Iraqis vote amid deadly attacks
Iraqis have begun voting in their second full parliamentary elections since the 2003 US-led invasion against a backdrop of deadly attacks. Around 19 million eligible voters will choose from over 6,000 candidates from 86 political groups looking to gain seats in the 325-member assembly. But even as polls opened on Sunday, attacks across the country left at least 24 people dead and 50 more wounded. The bloodiest toll was from an explosion that destroyed a residential building in the Shaab district of northern Baghdad, killing 12 people and wounding eight more.

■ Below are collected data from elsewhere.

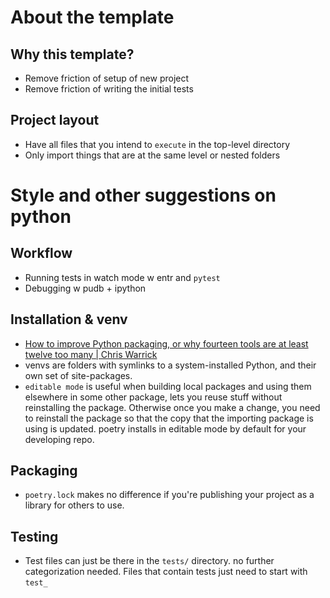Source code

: * About the template
** Why this template?
- Remove friction of setup of new project
- Remove friction of writing the initial tests
** Project layout
- Have all files that you intend to ~execute~ in the top-level directory
- Only import things that are at the same level or nested folders

* Style and other suggestions on python
** Workflow
- Running tests in watch mode w entr and ~pytest~
- Debugging w pudb + ipython
** Installation & venv
- [[https://chriswarrick.com/blog/2023/01/15/how-to-improve-python-packaging/][How to improve Python packaging, or why fourteen tools are at least twelve too many | Chris Warrick]]
- venvs are folders with symlinks to a system-installed Python, and their own set of site-packages.
- ~editable mode~ is useful when building local packages and using them elsewhere in some other package, lets you reuse stuff without reinstalling the package. Otherwise once you make a change, you need to reinstall the package so that the copy that the importing package is using is updated. poetry installs in editable mode by default for your developing repo.
** Packaging
- ~poetry.lock~ makes no difference if you're publishing your project as a library for others to use.
** Testing
- Test files can just be there in the ~tests/~ directory. no further categorization needed. Files that contain tests just need to start with ~test_~
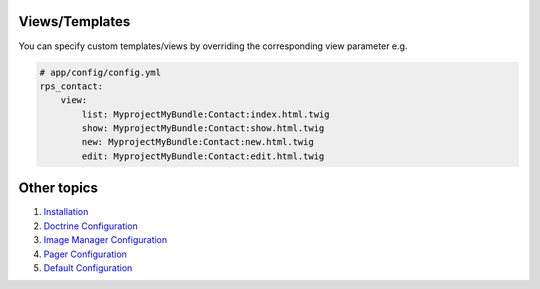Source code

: Views/Templates
===============

You can specify custom templates/views by overriding the corresponding view parameter e.g.

.. code-block:: yml

    # app/config/config.yml
    rps_contact:
        view:
            list: MyprojectMyBundle:Contact:index.html.twig
            show: MyprojectMyBundle:Contact:show.html.twig
            new: MyprojectMyBundle:Contact:new.html.twig
            edit: MyprojectMyBundle:Contact:edit.html.twig


Other topics
============

#. `Installation`_

#. `Doctrine Configuration`_

#. `Image Manager Configuration`_

#. `Pager Configuration`_

#. `Default Configuration`_

.. _Installation: Resources/doc/index.rst
.. _Doctrine Configuration: Resources/doc/doctrine.rst
.. _Image Manager Configuration: Resources/doc/image_manager.rst
.. _Pager Configuration: Resources/doc/pager.rst
.. _`Default Configuration`: Resources/doc/default_configuration.rst

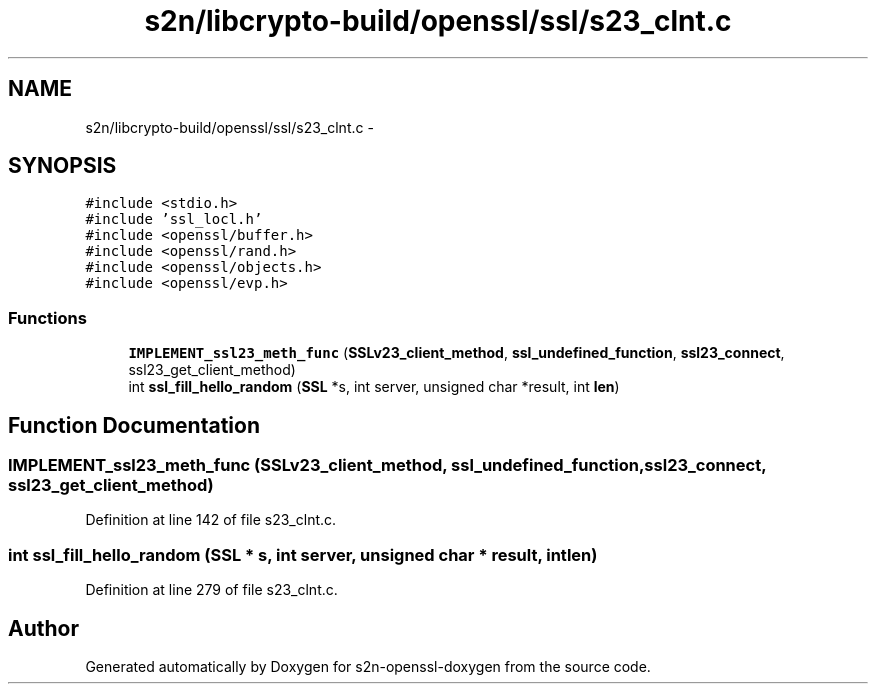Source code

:.TH "s2n/libcrypto-build/openssl/ssl/s23_clnt.c" 3 "Thu Jun 30 2016" "s2n-openssl-doxygen" \" -*- nroff -*-
.ad l
.nh
.SH NAME
s2n/libcrypto-build/openssl/ssl/s23_clnt.c \- 
.SH SYNOPSIS
.br
.PP
\fC#include <stdio\&.h>\fP
.br
\fC#include 'ssl_locl\&.h'\fP
.br
\fC#include <openssl/buffer\&.h>\fP
.br
\fC#include <openssl/rand\&.h>\fP
.br
\fC#include <openssl/objects\&.h>\fP
.br
\fC#include <openssl/evp\&.h>\fP
.br

.SS "Functions"

.in +1c
.ti -1c
.RI "\fBIMPLEMENT_ssl23_meth_func\fP (\fBSSLv23_client_method\fP, \fBssl_undefined_function\fP, \fBssl23_connect\fP, ssl23_get_client_method)"
.br
.ti -1c
.RI "int \fBssl_fill_hello_random\fP (\fBSSL\fP *s, int server, unsigned char *result, int \fBlen\fP)"
.br
.in -1c
.SH "Function Documentation"
.PP 
.SS "IMPLEMENT_ssl23_meth_func (\fBSSLv23_client_method\fP, \fBssl_undefined_function\fP, \fBssl23_connect\fP, ssl23_get_client_method)"

.PP
Definition at line 142 of file s23_clnt\&.c\&.
.SS "int ssl_fill_hello_random (\fBSSL\fP * s, int server, unsigned char * result, int len)"

.PP
Definition at line 279 of file s23_clnt\&.c\&.
.SH "Author"
.PP 
Generated automatically by Doxygen for s2n-openssl-doxygen from the source code\&.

[Editor's Comment:] There's no reason to believe that this election will be more honest than the travesty of an election that took place in Afghanistan recently. Iraq still is under US occupation and the #1 priority for the Iraqis ought to be to unite and chase the US army out. As things stand, the US wants a government of collaborators. America's man in Iraq, Nouri al-Maliki, will see to it that corruption remains high (not difficult, Iraq being an unstable and well-nigh destroyed country), and certainly high enough for Iraq to be manageable to the US as a client state. Parliamentary elections will change nothing. The US will certainly not honor the "agreement" to leave in 2011. It will stay in Iraq for the foreseeable future, or for as long as it takes for the international corporations to steal every single drop of oil from this godforsaken territory. -For this is what "Iraq" now has become. A territory. It's not a country anymore. Parliamentary elections can not change this. They're window dressing, a show put up to justify the illegal occupation ex post facto. Or, in the words of Max Steiner: "You can dress up a corpse but you can't bring it back to life."